8. The contract was performed, so far as the plaintiffs could perform it, because the money was advanced. They have the personal security of the defendants, but want the security of the dockyard and offices which the defendants agreed to give them. Defendants, finding after they had taken the money from plaintiffs, that they could obtain it on better terms, offered to return the money which had been advanced with two days'' interest upon it, and asked for a return of the promissory note. It is clear, that if the plaintiffs had taken back the money, which they had advanced and the two days'' interest, and had given up the promissory note, they would have rescinded the contract, and would not have been entitled to have the grants of the dockyard and the offices, as security, or to the benefit of the agreement, by which the time of credit was to be one year or eighteen months. They could not receive back the principal at the expiration of two days, and be entitled to interest upon it for a year or eighteen months at the rate specified. The defendants had put it out of their power to deposit the grants of the dockyard and the offices, as security, and the plaintiffs therefore were obliged either to allow their money to remain out on the personal security of the defendants, without the security of the dockyard and offices or to take back the money which they had advanced with two days'' interest, and to rescind the contrast. The plaintiffs refused to take back the money, and to rescind the contract, and they were entitled to refuse if they thought fit. The consequence was, that the loan continued on the personal security of the defendants instead of the plaintiffs having the additional security of the dockyard and offices.
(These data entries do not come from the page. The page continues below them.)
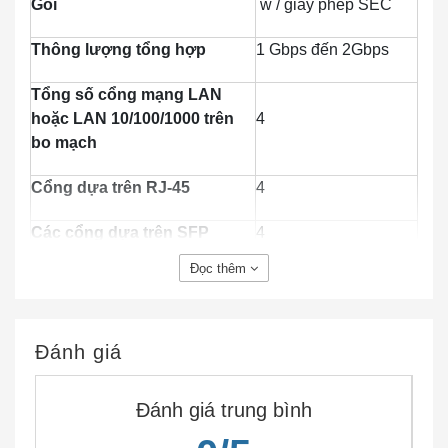
Gói
w / giấy phép SEC
Thông lượng tổng hợp
1 Gbps đến 2Gbps
Tổng số cổng mạng LAN
hoặc LAN 10/100/1000 trên
4
bo mạch
Cổng dựa trên RJ-45
4
Các cổng dựa trên SFP
4
Đọc thêm
Khe cắm mô-đun dịch vụ
2
nâng cao (SM-X)
Các khe cắm NIM (Mô-đun
Đánh giá
3
giao diện mạng)
Đánh giá trung bình
Khe cắm ISC trên tàu
1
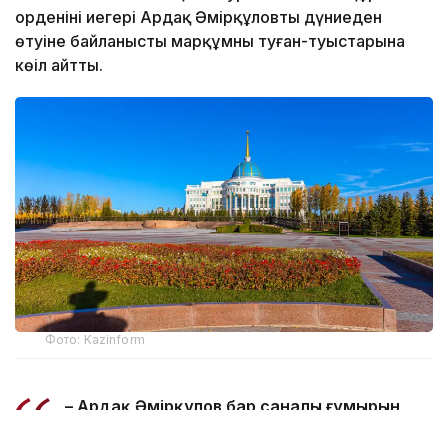
орденінің иегері Ардақ Әмірқұловтың дүниеден
өтуіне байланысты марқұмның туған-туыстарына
көңіл айтты.
Фото: Kazinform
– Ардақ Әмірқұлов бар саналы ғұмырын
кино өнеріне арнап, ұлт мәдениетін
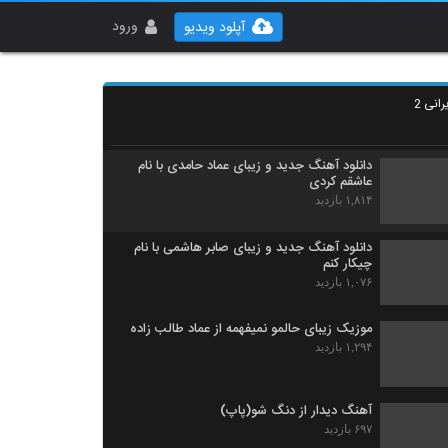
آهنگ آصف آریا (رمیکس) از دی جی میلاد
شیرزاد(پاپ)
ورود
آپلود ویدیو
۳,۶۵۹ بازدید
دانلود آهنگ سعید شهروز ساحل
انی 2
۸۶۰ بازدید
دانلود آهنگ جدید و زیبای عماد حامدی با نام
عاشقم کردی
۱,۸۱۴ بازدید
دانلود آهنگ جدید و زیبای صابر هاشمی با نام
چیکار کنم
۱,۰۷۶ بازدید
موزیک زیبای حالمو نمیفهمه از عماد طالب زاده
۱,۲۹۴ بازدید
آهنگ دیدار از دنگ شو(پاپ)
۶۹۷ بازدید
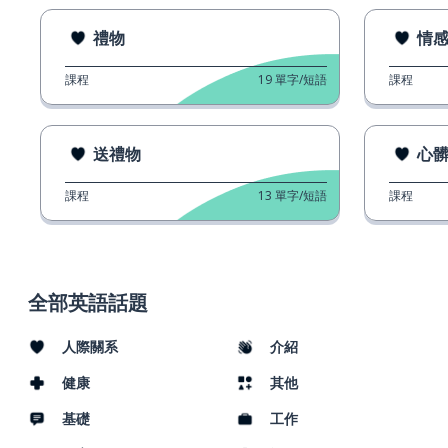
禮物
情
課程
19
單字/短語
課程
送禮物
心
課程
13
單字/短語
課程
全部英語話題
人際關系
介紹
健康
其他
基礎
工作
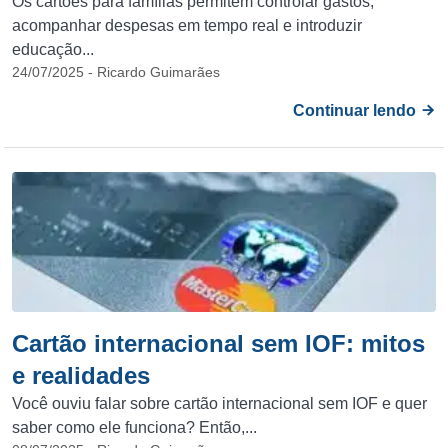
Os cartões para famílias permitem controlar gastos,
acompanhar despesas em tempo real e introduzir
educação...
24/07/2025 - Ricardo Guimarães
Continuar lendo
Cartão internacional sem IOF: mitos
e realidades
Você ouviu falar sobre cartão internacional sem IOF e quer
saber como ele funciona? Então,...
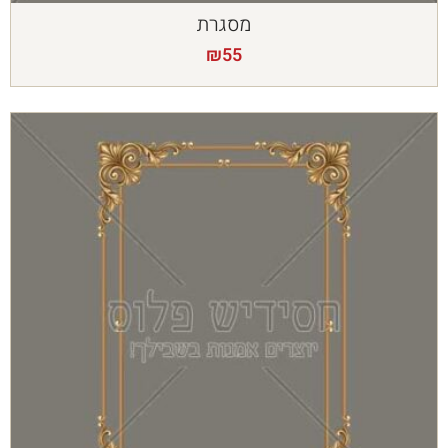
מסגרת
₪
55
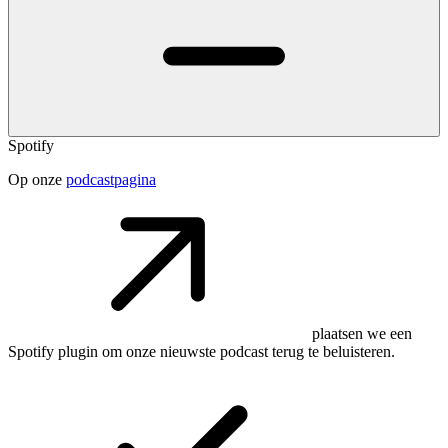
Spotify
Op onze
podcastpagina
plaatsen we een
Spotify plugin om onze nieuwste podcast terug te beluisteren.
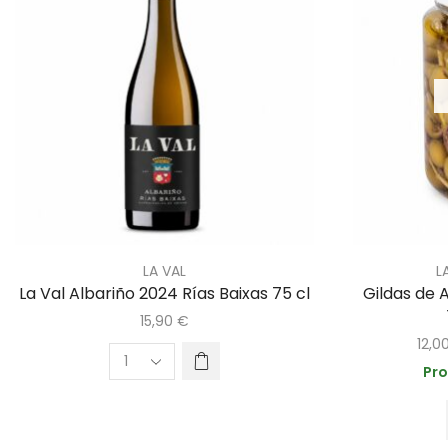
LA VAL
L
La Val Albariño 2024 Rías Baixas 75 cl
Gildas de 
15,90
€
12,0
Pro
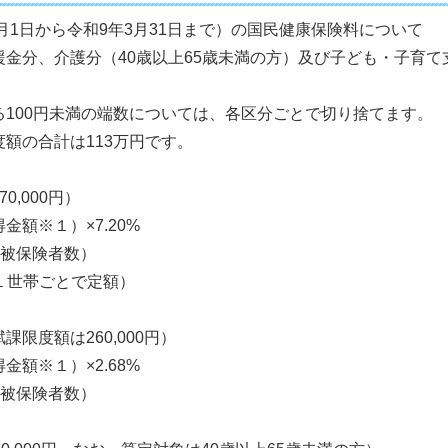
4月1日から令和9年3月31日まで）の国民健康保険料について
金分、介護分（40歳以上65歳未満の方）及び子ども・子育て
。
100円未満の端数については、各区分ごとで切り捨てます。
額の合計は113万円です。
0,000円）
額※１）×7.20%
（被保険者数）
１世帯ごとで定額）
限度額は260,000円）
額※１）×2.68%
（被保険者数）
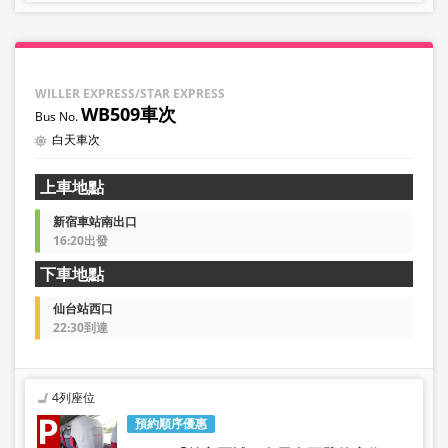
WILLER EXPRESS/STAR EXPRESS
WB509車次
白天車次
上車地點
新宿車站南出口
16:20出發
下車地點
仙台站西口
22:30到達
4列座位
預約順序優惠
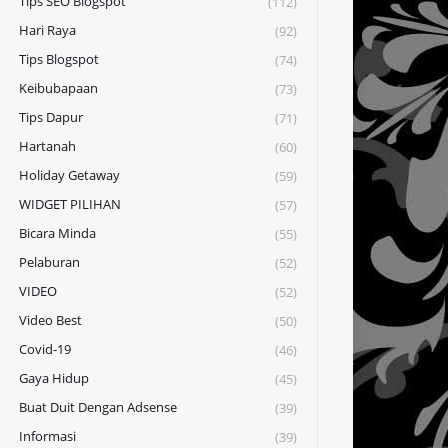
Tips SEO Blogspot
(112)
Hari Raya
(92)
Tips Blogspot
(74)
Keibubapaan
(73)
Tips Dapur
(71)
Hartanah
(60)
Holiday Getaway
(59)
WIDGET PILIHAN
(57)
Bicara Minda
(55)
Pelaburan
(52)
VIDEO
(52)
Video Best
(50)
Covid-19
(46)
Gaya Hidup
(45)
Buat Duit Dengan Adsense
(39)
Informasi
(39)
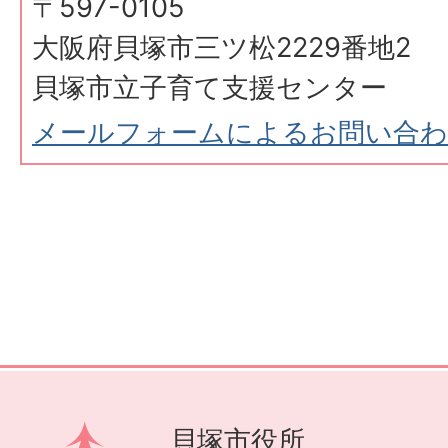
〒597-0105
大阪府貝塚市三ツ松2229番地2
貝塚市立子育て支援センター
メールフォームによるお問い合
貝塚市役所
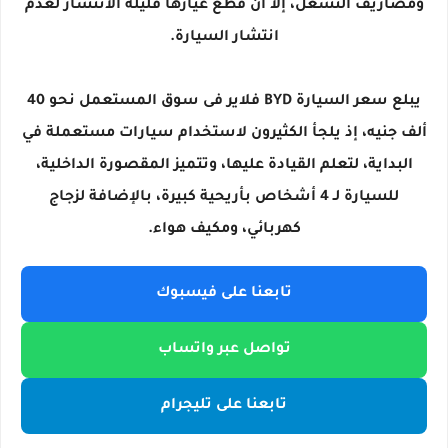
ومصاريف التشغل، إلا أن قطع غيارها قليلة الانتشار لعدم
انتشار السيارة.
يبلع سعر السيارة BYD فلاير فى سوق المستعمل نحو 40
ألف جنيه، إذ يلجأ الكثيرون لاستخدام سيارات مستعملة في
البداية، لتعلم القيادة عليها، وتتميز المقصورة الداخلية،
للسيارة لـ 4 أشخاص بأريحية كبيرة، بالإضافة لزجاج
كهربائي، ومكيف هواء.
تابعنا على فيسبوك
تواصل عبر واتساب
تابعنا على تليجرام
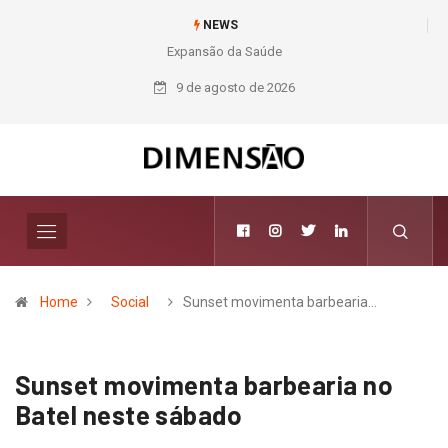
NEWS
Expansão da Saúde
Nichele completa
50 anos com 14
9 de agosto de 2026
lojas e presença
entre os maiores
varejistas de
materiais de
construção do
Brasil
Home
Social
Sunset movimenta barbearia…
Sunset movimenta barbearia no
Batel neste sábado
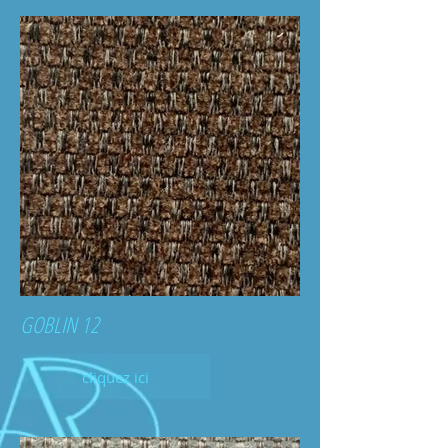
GOBLIN 12
cliquez ici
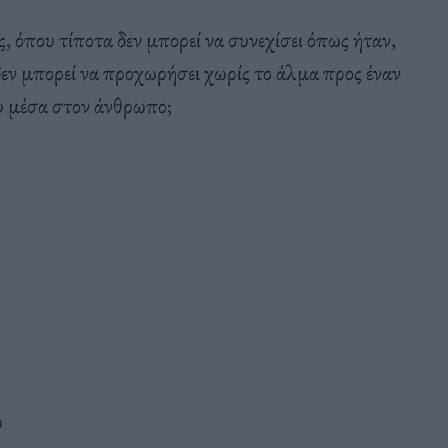
, όπου τίποτα δεν μπορεί να συνεχίσει όπως ήταν,
 δεν μπορεί να προχωρήσει χωρίς το άλμα προς έναν
υ μέσα στον άνθρωπο;
υ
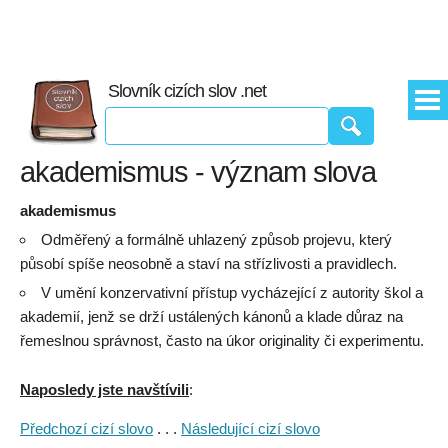
Slovník cizích slov .net
akademismus - význam slova
akademismus
Odměřený a formálně uhlazený způsob projevu, který
působí spíše neosobně a staví na střízlivosti a pravidlech.
V umění konzervativní přístup vycházející z autority škol a
akademií, jenž se drží ustálených kánonů a klade důraz na
řemeslnou správnost, často na úkor originality či experimentu.
Naposledy jste navštívili
:
Předchozí cizí slovo
. . .
Následující cizí slovo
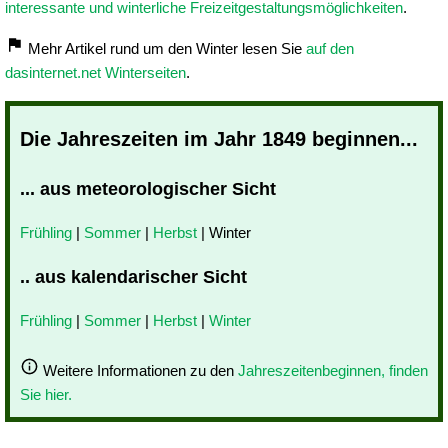
interessante und winterliche Freizeitgestaltungsmöglichkeiten
.
Mehr Artikel rund um den Winter lesen Sie
auf den
dasinternet.net Winterseiten
.
Die Jahreszeiten im Jahr 1849 beginnen...
... aus meteorologischer Sicht
Frühling
|
Sommer
|
Herbst
| Winter
.. aus kalendarischer Sicht
Frühling
|
Sommer
|
Herbst
|
Winter
Weitere Informationen zu den
Jahreszeitenbeginnen, finden
Sie hier.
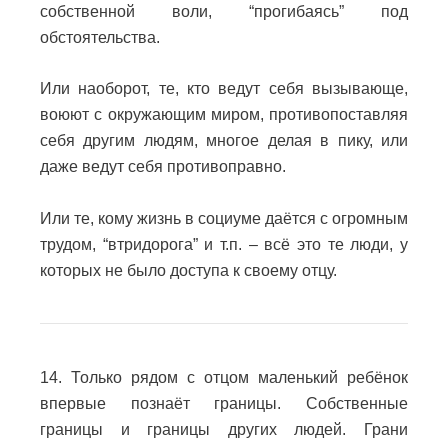
собственной воли, “прогибаясь” под
обстоятельства.
Или наоборот, те, кто ведут себя вызывающе,
воюют с окружающим миром, противопоставляя
себя другим людям, многое делая в пику, или
даже ведут себя противоправно.
Или те, кому жизнь в социуме даётся с огромным
трудом, “втридорога” и т.п. – всё это те люди, у
которых не было доступа к своему отцу.
14. Только рядом с отцом маленький ребёнок
впервые познаёт границы.
Собственные
границы и границы других людей.
Грани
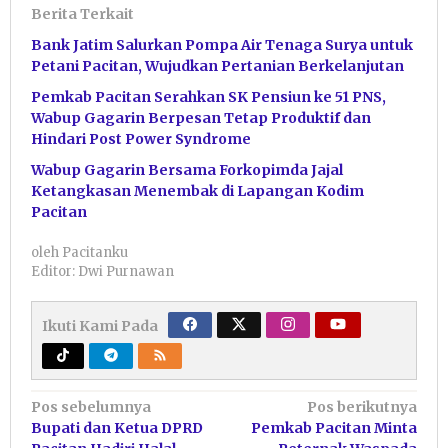
Berita Terkait
Bank Jatim Salurkan Pompa Air Tenaga Surya untuk
Petani Pacitan, Wujudkan Pertanian Berkelanjutan
Pemkab Pacitan Serahkan SK Pensiun ke 51 PNS,
Wabup Gagarin Berpesan Tetap Produktif dan
Hindari Post Power Syndrome
Wabup Gagarin Bersama Forkopimda Jajal
Ketangkasan Menembak di Lapangan Kodim
Pacitan
oleh
Pacitanku
Editor: Dwi Purnawan
Ikuti Kami Pada
Navigasi
Pos sebelumnya
Pos berikutnya
Bupati dan Ketua DPRD
Pemkab Pacitan Minta
pos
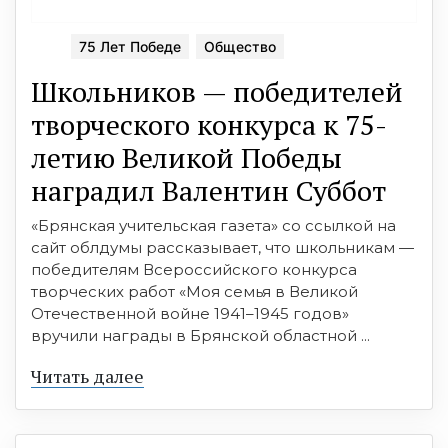
75 Лет Победе
Общество
Школьников — победителей
творческого конкурса к 75-
летию Великой Победы
наградил Валентин Суббот
«Брянская учительская газета» со ссылкой на
сайт облдумы рассказывает, что школьникам —
победителям Всероссийского конкурса
творческих работ «Моя семья в Великой
Отечественной войне 1941–1945 годов»
вручили награды в Брянской областной ...
Читать далее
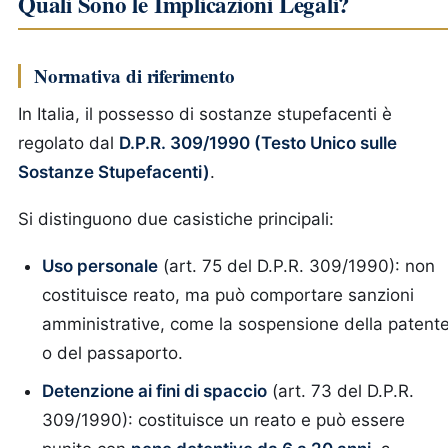
Quali Sono le Implicazioni Legali?
Normativa di riferimento
In Italia, il possesso di sostanze stupefacenti è
regolato dal
D.P.R. 309/1990 (Testo Unico sulle
Sostanze Stupefacenti)
.
Si distinguono due casistiche principali:
Uso personale
(art. 75 del D.P.R. 309/1990): non
costituisce reato, ma può comportare sanzioni
amministrative, come la sospensione della patent
o del passaporto.
Detenzione ai fini di spaccio
(art. 73 del D.P.R.
309/1990): costituisce un reato e può essere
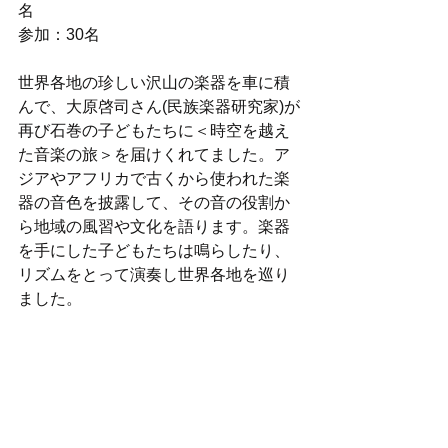
名　　　　　　　　　　　　　　　     
参加：30名
世界各地の珍しい沢山の楽器を車に積
んで、大原啓司さん(民族楽器研究家)が
再び石巻の子どもたちに＜時空を越え
た音楽の旅＞を届けくれてました。ア
ジアやアフリカで古くから使われた楽
器の音色を披露して、その音の役割か
ら地域の風習や文化を語ります。楽器
を手にした子どもたちは鳴らしたり、
リズムをとって演奏し世界各地を巡り
ました。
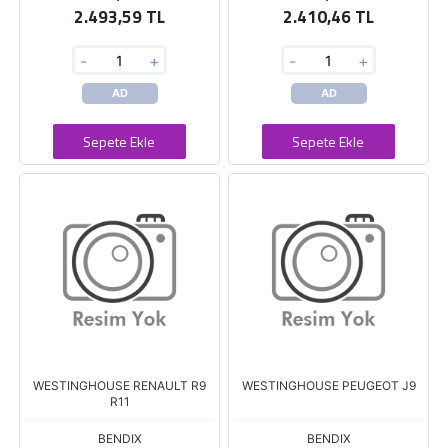
2.493,59 TL
2.410,46 TL
-
+
-
+
AD
AD
Sepete Ekle
Sepete Ekle
WESTINGHOUSE RENAULT R9
WESTINGHOUSE PEUGEOT J9
R11
BENDIX
BENDIX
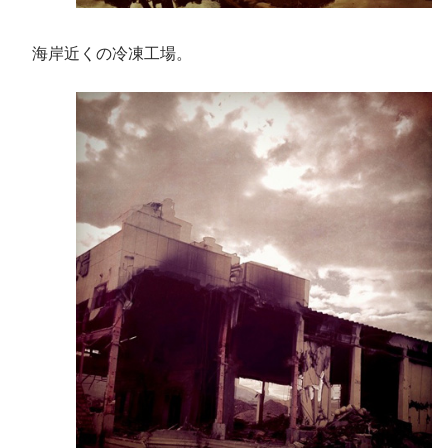
海岸近くの冷凍工場。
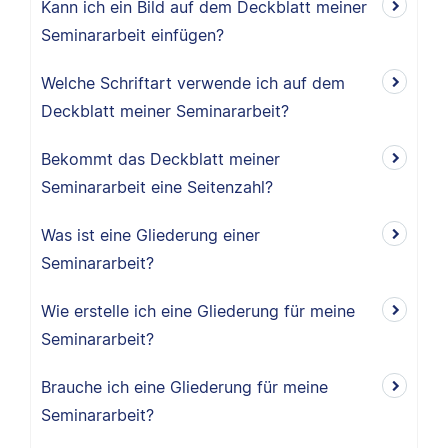
Kann ich ein Bild auf dem Deckblatt meiner
Seminararbeit einfügen?
Welche Schriftart verwende ich auf dem
Deckblatt meiner Seminararbeit?
Bekommt das Deckblatt meiner
Seminararbeit eine Seitenzahl?
Was ist eine Gliederung einer
Seminararbeit?
Wie erstelle ich eine Gliederung für meine
Seminararbeit?
Brauche ich eine Gliederung für meine
Seminararbeit?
9. I proposed to give a decree enabling defendants to deposit the grants of the dockyard and offices, if they thought proper to do so, and to award damages as an alternative, if they declined. Mr. Kennedy however contended that the Court had no power to make such a decree, and therefore we have only to consider whether the damages are excessive, defendants having put it out of their power to deposit the deeds. We cannot ascertain accurately and by calculation what is the exact difference in value between having a loan on the defendants'' personal security alone, and having it on their personal security together with the security of the dockyard and the offices. Averages have been taken on which the value of a life assurance can be calculated, but I know of no calculation by which you can estimate the difference in value of a loan on landed security and the personal security of a merchant, and the value of a loan depending solely on the same personal security. In order to ascertain the real difference, you must ascertain the probability of the merchant remaining solvent on the day upon which the loan is to be paid, and I know of no calculation of averages by which that fact can be ascertained. If the plaintiffs offered to sell the debt with the personal security of the defendants alone, or to sell the debt with the additional security of the property, I think it would not be going very far beyond what is probable to say, that they would get one-tenth less for the debt, if depending on personal security alone than they would if it were also secured upon landed property. One-tenth of the debt in this case would be rupees 2,000, putting the interest out of the question: and the Recorder has awarded rupees 1,679 as damages. With the means which the Court has of arriving at a just estimate of the damages, I am not prepared to say that the learned Recorder has given an excessive amount of damages; and unless I am satisfied that he has done so, I cannot, in justice to the plaintiffs, nor am I entitled to, reverse the decree. Under these circumstances, it appears to me the decree of the learned Recorder must be affirmed with the costs of this appeal.